What this exercise asks:
(a) In the introduction on hydraulic erosion simulation, what states can a voxel be classified as in the method of Benes et al. (2006)?
(b) Copy out the lines of the listing from the line holding "Мы в Telegram" through the end of the listing, inclusive. Leave the pictures out.

Keywords

1 Introduction

The problem of hydraulic erosion simulation is a common open problem in GIS. The modern GIS systems, such as ArcGIS, mostly use raster data structure (regular heightfields) to provide such simulations. Regular heightfields are sufficient for most surface analysis done in GIS, but cannot be used for modeling of concave features, such as tunnels, caves or overhangs. However, these features often result from the hydraulic erosion.

The existing hydraulic erosion methods in GIS are often based on the raster data structure. The use of this structure allows for the creation of fast and interactive solutions at the cost of being constricted to only 2.5D non-adaptive models. Triangular irregular network (TIN) data structure brings the option to adaptively change the resolution of the terrain based on the local complexity of the surface, however, the restriction to 2.5D models still applies. A survey on hydrologic modeling in GIS can be found, e.g., in DeVantier and Feldman (1993) or Aksoy and Kavvas (2005).

Other approaches are capable of creating fully 3D models using a volumetric representation of the terrain, but these methods are generally very memory consuming and far from being interactive. The fully 3D hydraulic erosion simulation is more common in the field of computational fluid dynamics. An essential part of the erosion modeling is the simulation of fluid dynamics. The fluid dynamics can be described by the Navier-Stokes equations for incompressible Newtonian fluids (Acheson 1990) and its solutions can be divided into two main categories: Eulerian and Lagrangian approaches (Bridson 2008).

The Eulerian approaches divide the volume of the scene and track the fluid properties at fixed points. As the fluid moves through the scene, the tracked properties change according to the fluid state at the given position. Usually a uniform grid is used to simplify the necessary computation, however, the uniform space division leads to higher memory requirements. This approach gives accurate results, but it is very computationally expensive.

Benes et al. (2006) represent the scene as a regular grid, where each voxel is classified as either FULL (a voxel full of water, can contain dissolved material), EMPTY (an empty voxel containing only the air) or MAT (a voxel containing material). The authors define the processes that lead to the change of the state of the voxel. The method is capable of simulating fully 3D effects, however, it is not capable of running with real time response. Wojtan et al. (2007) simulate the corrosion and erosion of solid objects. The surface is stored as a level set. The erosion is then simulated by advecting the level set inward, the deposition by advecting it outward.

The Lagrangian approach methods represent the fluid using particles. The fluid properties are tracked at the particles as they move through the scene. This representation simplifies the fluid simulation as some of the conditions of the Navier-Stokes equations are automatically satisfied. The methods are generally faster, but less accurate than the Eulerian methods.

Smoothed-particle hydrodynamics (SPH) (Gingold and Monaghan 1977) is a particle-based approximative numeric solution to Navier-Stokes equations. The properties of the particles are calculated over the smoothing radius, a distance, over which the particles are influenced by each other. The contributions of each particle are weighted by their distance and density according to the smoothing kernel function used.

SPH is very often used in fluid simulation (Adams et al. 2007; Kipfer and Westermann 2006), but to the best of our knowledge, Krištof et al. (2009) were the first to combine the SPH fluid simulation with erosion. The SPH particles flow through the scene, eroding the terrain and transporting the sediment. The diffusion of the sediment is defined by a donor-acceptor scheme between the SPH particles. The terrain is stored as a raster, limiting the use of this method to 2.5D effects. Fully 3D terrain features, such as caves or overhangs, cannot be simulated with this approach.

Collected data
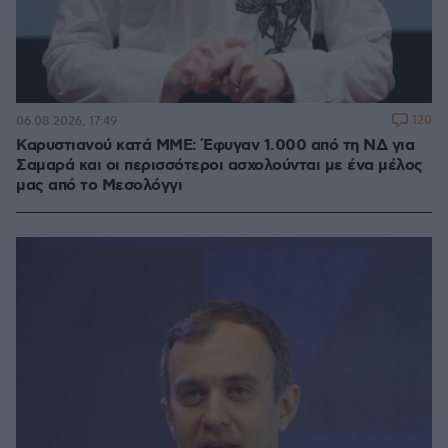
120
06.08.2026, 17:49
Καρυστιανού κατά ΜΜΕ: Έφυγαν 1.000 από τη ΝΔ για
Σαμαρά και οι περισσότεροι ασχολούνται με ένα μέλος
μας από το Μεσολόγγι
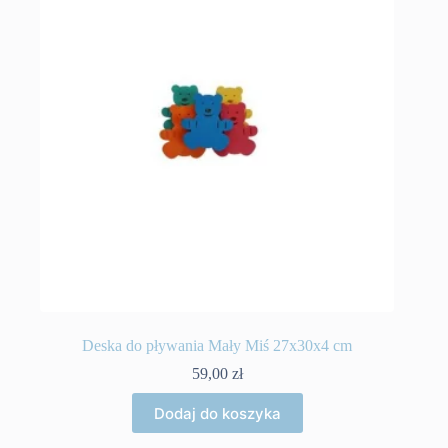
Deska do pływania Mały Miś 27x30x4 cm
59,00
zł
Dodaj do koszyka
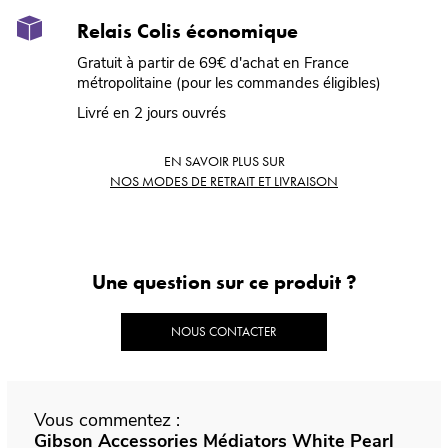
Relais Colis économique
Gratuit à partir de 69€ d'achat en France
métropolitaine (pour les commandes éligibles)
Livré en 2 jours ouvrés
EN SAVOIR PLUS SUR
NOS MODES DE RETRAIT ET LIVRAISON
Une question sur ce produit ?
NOUS CONTACTER
Vous commentez :
Gibson Accessories Médiators White Pearl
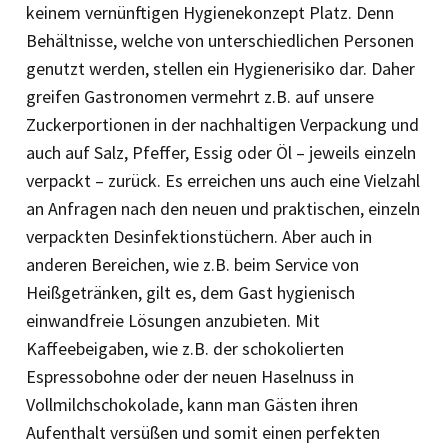
keinem vernünftigen Hygienekonzept Platz. Denn
Behältnisse, welche von unterschiedlichen Personen
genutzt werden, stellen ein Hygienerisiko dar. Daher
greifen Gastronomen vermehrt z.B. auf unsere
Zuckerportionen in der nachhaltigen Verpackung und
auch auf Salz, Pfeffer, Essig oder Öl – jeweils einzeln
verpackt – zurück. Es erreichen uns auch eine Vielzahl
an Anfragen nach den neuen und praktischen, einzeln
verpackten Desinfektionstüchern. Aber auch in
anderen Bereichen, wie z.B. beim Service von
Heißgetränken, gilt es, dem Gast hygienisch
einwandfreie Lösungen anzubieten. Mit
Kaffeebeigaben, wie z.B. der schokolierten
Espressobohne oder der neuen Haselnuss in
Vollmilchschokolade, kann man Gästen ihren
Aufenthalt versüßen und somit einen perfekten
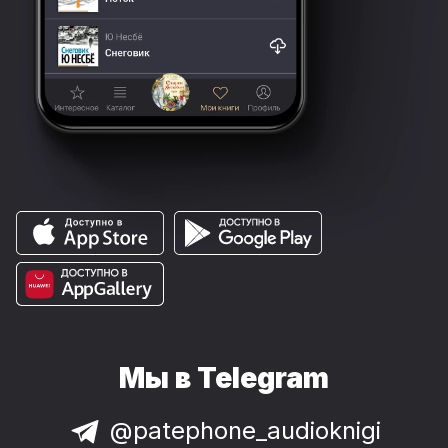
Мы в Telegram
@patephone_audioknigi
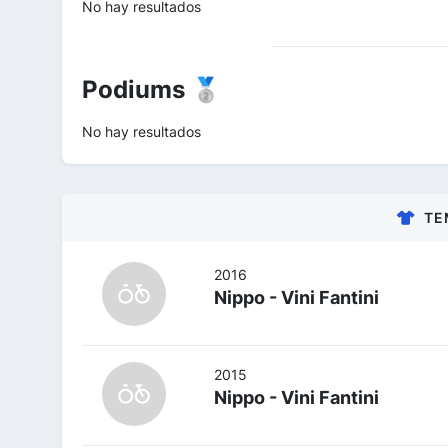
No hay resultados
Podiums 🥈
No hay resultados
TE
2016
Nippo - Vini Fantini
2015
Nippo - Vini Fantini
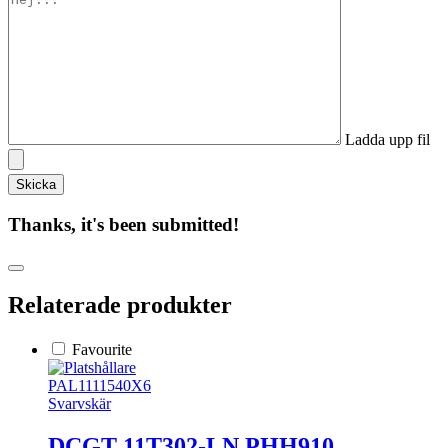
Ladda upp fil
Thanks, it's been submitted!
Relaterade produkter
Favourite
PAL1111540X6
Svarvskär
DCGT 11T302-LN PHH910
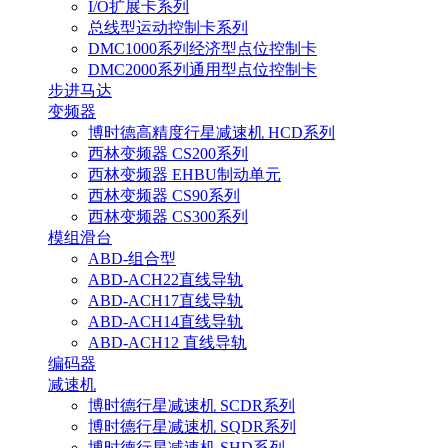
I/O扩展卡系列
总线型运动控制卡系列
DMC1000系列经济型点位控制卡
DMC2000系列通用型点位控制卡
步进马达
变频器
博时德高精度行星减速机 HCD系列
西林变频器 CS200系列
西林变频器 EHBU制动单元
西林变频器 CS90系列
西林变频器 CS300系列
模组滑台
ABD-组合型
ABD-ACH22直线导轨
ABD-ACH17直线导轨
ABD-ACH14直线导轨
ABD-ACH12 直线导轨
编码器
减速机
博时德行星减速机 SCDR系列
博时德行星减速机 SQDR系列
博时德行星减速机 SHD系列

Results:
(a) A voxel is classified as FULL, EMPTY, or MAT.

(b)
Мы в Telegram
@patephone_audioknigi
No hay resultados
Podiums 🥈
No hay resultados
TE
2016
Nippo - Vini Fantini
2015
Nippo - Vini Fantini
Ladda upp fil
Thanks, it's been submitted!
Relaterade produkter
Favourite
PAL1111540X6
Svarvskär
DCGT 11T302-LN PHH910
I/O扩展卡系列
总线型运动控制卡系列
DMC1000系列经济型点位控制卡
DMC2000系列通用型点位控制卡
步进马达
变频器
博时德高精度行星减速机 HCD系列
西林变频器 CS200系列
西林变频器 EHBU制动单元
西林变频器 CS90系列
西林变频器 CS300系列
模组滑台
ABD-组合型
ABD-ACH22直线导轨
ABD-ACH17直线导轨
ABD-ACH14直线导轨
ABD-ACH12 直线导轨
编码器
减速机
博时德行星减速机 SCDR系列
博时德行星减速机 SQDR系列
博时德行星减速机 SHD系列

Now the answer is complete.